An introduction into web accessibility, including the groups of people with disabilities affected by an inaccessible web site, the relevant legal and Government requirements and litigation in the area. Video demonstrations of various assistive technologies are shown, including a screen reader, thumb switch and onscreen keyboard.
Accessibility during a web site build
Incorporating accessibility into your web site build is important and can often mean the difference between an accessible and an inaccessible site at launch. Specific stages require accessibility intervention, including design, template, and final site launch. Suitable tasks and training is also covered.
Interactive maps are notoriously difficult to make accessible: in fact when it comes to accessibility for people with vision impairments, often it is assumed that maps cannot be made accessible. Gian Wild talks about the requirements for a fully accessible interactive map and how it can be accessible for all people with disabilities.

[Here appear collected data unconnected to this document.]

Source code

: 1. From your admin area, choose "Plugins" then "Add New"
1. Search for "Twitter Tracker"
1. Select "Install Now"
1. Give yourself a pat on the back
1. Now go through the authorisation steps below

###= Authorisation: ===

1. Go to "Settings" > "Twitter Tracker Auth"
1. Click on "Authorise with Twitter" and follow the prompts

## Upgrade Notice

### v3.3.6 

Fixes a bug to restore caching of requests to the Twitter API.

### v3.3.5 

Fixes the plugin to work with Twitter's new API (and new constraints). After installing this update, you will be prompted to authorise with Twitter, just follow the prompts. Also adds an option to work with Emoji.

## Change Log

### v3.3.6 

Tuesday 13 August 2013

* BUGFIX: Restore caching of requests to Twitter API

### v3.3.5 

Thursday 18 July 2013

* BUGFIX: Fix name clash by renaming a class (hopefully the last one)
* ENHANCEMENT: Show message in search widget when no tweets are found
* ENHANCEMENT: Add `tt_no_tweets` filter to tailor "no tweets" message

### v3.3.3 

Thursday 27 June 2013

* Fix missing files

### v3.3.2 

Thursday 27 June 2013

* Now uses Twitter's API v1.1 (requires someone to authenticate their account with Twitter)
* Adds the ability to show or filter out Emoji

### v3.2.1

Instead of focusing on the accessibility of PDFs, Gian talks about how PDFs are used in the real world. Why do people upload so many PDFs? Gian talks about the main reasons for PDF usage – and the excuses people give as to why PDF must be used. Gian then talks about why PDFs are not the best format for the web, and when given a choice, what people really prefer.
Harvard and MIT have been sued by the National Association for the Deaf (supported by the Department of Justice) for lack of accurate closed captioning on their videos. However, the case also involves the inaccessibility of the video players. In our testing, we found only two accessible video players, and neither of them were the large commercial players that most organizations use.
Gian Wild talks about what makes a video player accessible, with examples.
Social media accessibility is an incredibly important tool in modern society. It is not just the young who access social media, with close to 30% of people over the age of 65 interacting on social networking sites, and 50% of people aged 50 – 64. As the percentage of recruiters who use LinkedIn is now 95%, social media is becoming an essential part of negotiating the current working environment.
The main reason why social media is not accessible is that social networking sites and apps are almost continually refreshed. Facebook sometimes changes twice a day. This, coupled with a lack of a formal testing process, means that what may be accessible today may be literally gone tomorrow.
Gian Wild goes through the accessibility issues of each of the four main social media sites (Facebook, Twitter, YouTube and LinkedIn) and discusses ways that you can make sure your social media content is accessible.
Carousel. Slideshow. Slider. Whatever you call them, they’re ubiquitous on organizational home pages across the web. And almost all of them are inaccessible. Gian goes through the requirements for an accessible slideshow, including the ability to pause with the mouse and keyboard, controls, contrast and how to make sure a carousel is accessible to screen reader users.
Unfortunately, when developing WCAG2, the Working Group did not envision the current world where mobile is almost ubiquitous. For example, on a mobile device there is no continual access to a keyboard (unless someone is using it as an add-on to the device – or using a Blackberry Classic). WCAG2 requires that all content be accessible to the keyboard interface, but it does not require that all content be accessible to a mouse or to a touchscreen user – which is essential on a mobile device. Gian Wild talks about the unique accessibility issues on a mobile site and mobile app, including hover traps, VoiceOver swipe traps and zoom traps.